Bank of Canada Governor Stephen Poloz is grappling with powerful and conflicting economic forces that are complicating his efforts to wean the economy off the low interest rates that are fuelling excessive borrowing.

On the one hand, the economy has picked up momentum and is running near full capacity, with unemployment lower than it has been since the 1970s, making extremely low interest rates no longer necessary.

And yet, in a speech on Tuesday in Yellowknife, Mr. Poloz also highlighted a host of reasons for moving cautiously, including the vulnerability of heavily indebted households as borrowing costs rise, uncertainty over the North American free-trade agreement and lingering effects of the 2008-09 financial crisis.

“This debt still poses risks to the economy and financial stability, and its sheer size means that its risk will be with us for some time,” he said. “But there is good reason to think we can continue to manage these risks successfully.”

Economists said Mr. Poloz is preparing borrowers and investors for a continuation of gradual rate hikes over the coming months. The central bank has raised its key interest three times since last June.

“That rates are going up is not a hard call to make,” said Toronto-Dominion Bank economist Brian DePratto. “The key question is when.”

Much of Mr. Poloz’s speech focused on the dangers of rising household debt. But Mr. DePratto pointed out that that the central bank is “largely responsible” for the problem, and has the power to stop it.

“You don’t have to be an economist to know that raising the price of something lowers its relative appeal,” he said.

The Bank of Canada will continue “tapping the brakes” with rate hikes, perhaps as early as its next rate-setting announcement on May 30, Bank of Nova Scotia economist Derek Holt said.

Several major lenders, including Royal Bank of Canada and Toronto-Dominion Bank, raised their posted rates on fixed-rate mortgages in recent days, after sharp increases in government bond yields. RBC’s official rate on a five-year mortgage is now 5.34 per cent, up from 5.14 per cent.

Higher rates coincide with an economy that appears to be perking up. Statistics Canada reported on Tuesday that the economy surged in February after a slow start to the year. Real gross domestic product rose 0.4 per cent month over month, the strongest one-month growth since last spring, reversing course after a decline of 0.1 per cent in January.

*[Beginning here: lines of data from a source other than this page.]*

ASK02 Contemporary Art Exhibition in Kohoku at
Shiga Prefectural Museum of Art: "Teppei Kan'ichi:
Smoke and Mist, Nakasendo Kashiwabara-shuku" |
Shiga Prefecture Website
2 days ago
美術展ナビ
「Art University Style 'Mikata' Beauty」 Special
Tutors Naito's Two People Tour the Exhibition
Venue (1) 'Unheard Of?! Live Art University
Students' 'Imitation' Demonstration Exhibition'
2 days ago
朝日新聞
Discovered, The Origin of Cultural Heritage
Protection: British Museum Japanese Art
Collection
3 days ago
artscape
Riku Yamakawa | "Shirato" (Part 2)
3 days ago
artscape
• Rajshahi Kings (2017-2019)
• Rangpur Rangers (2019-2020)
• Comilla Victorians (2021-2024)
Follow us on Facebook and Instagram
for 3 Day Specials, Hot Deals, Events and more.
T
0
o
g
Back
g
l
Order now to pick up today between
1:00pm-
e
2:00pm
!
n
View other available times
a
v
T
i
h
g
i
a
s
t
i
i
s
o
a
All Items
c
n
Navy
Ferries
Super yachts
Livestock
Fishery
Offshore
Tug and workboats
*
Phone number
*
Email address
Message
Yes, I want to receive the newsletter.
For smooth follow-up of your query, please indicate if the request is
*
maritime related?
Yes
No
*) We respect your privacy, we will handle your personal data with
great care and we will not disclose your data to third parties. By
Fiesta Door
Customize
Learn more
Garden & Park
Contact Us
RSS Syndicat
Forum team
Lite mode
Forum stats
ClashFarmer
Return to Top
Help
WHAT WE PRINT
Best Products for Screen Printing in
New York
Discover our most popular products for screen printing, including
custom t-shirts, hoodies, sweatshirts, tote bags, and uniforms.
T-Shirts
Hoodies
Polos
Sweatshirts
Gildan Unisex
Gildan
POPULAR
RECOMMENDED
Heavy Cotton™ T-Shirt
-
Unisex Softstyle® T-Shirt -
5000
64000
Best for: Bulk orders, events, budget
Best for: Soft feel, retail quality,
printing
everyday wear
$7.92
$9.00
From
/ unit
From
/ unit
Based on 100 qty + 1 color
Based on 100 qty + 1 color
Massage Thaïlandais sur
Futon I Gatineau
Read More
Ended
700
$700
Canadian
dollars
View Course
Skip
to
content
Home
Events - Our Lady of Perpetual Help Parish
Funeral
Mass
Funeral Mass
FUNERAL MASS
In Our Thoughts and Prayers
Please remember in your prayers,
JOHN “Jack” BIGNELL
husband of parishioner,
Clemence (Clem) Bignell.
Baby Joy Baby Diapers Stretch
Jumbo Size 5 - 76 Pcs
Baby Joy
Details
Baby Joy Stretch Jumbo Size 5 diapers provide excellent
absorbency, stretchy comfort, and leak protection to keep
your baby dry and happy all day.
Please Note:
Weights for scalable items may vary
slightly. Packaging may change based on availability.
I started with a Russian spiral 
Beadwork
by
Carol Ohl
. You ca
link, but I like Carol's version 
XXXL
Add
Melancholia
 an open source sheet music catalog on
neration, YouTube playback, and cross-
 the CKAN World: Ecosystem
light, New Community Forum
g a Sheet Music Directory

The debt of Canadians has been steadily rising over the past 30 years relative to the size of the economy and to incomes. The $2-trillion of total debt, includes $1.5-trillion in mortgages.

The average Canadian now owes $1.70 for every dollar they earn in a year – up from $1 of debt for every $1 of income 20 years ago.

And the share of Canadians with a mortgage is also up sharply, particularly for homeowners between the ages of 55 and 64, he said.

The central bank is keeping a wary eye on people with extremely high debt relative to income. Mr. Poloz said about a fifth of that debt is held by households that owe at least 350 per cent of their annual gross income.

And he issued a pointed warning to these borrowers about the dangers posed by rising rates or a loss of a job on their ability to repay: “It is important for these households to understand how personally vulnerable they may be.”

The Bank of Canada faces a tricky balancing act. Strong demand for housing and a long period of low interest rates swelled debt. But the wider economy still needs stimulus because of economic weakness related to the 2008-09 financial crisis, Mr. Poloz said.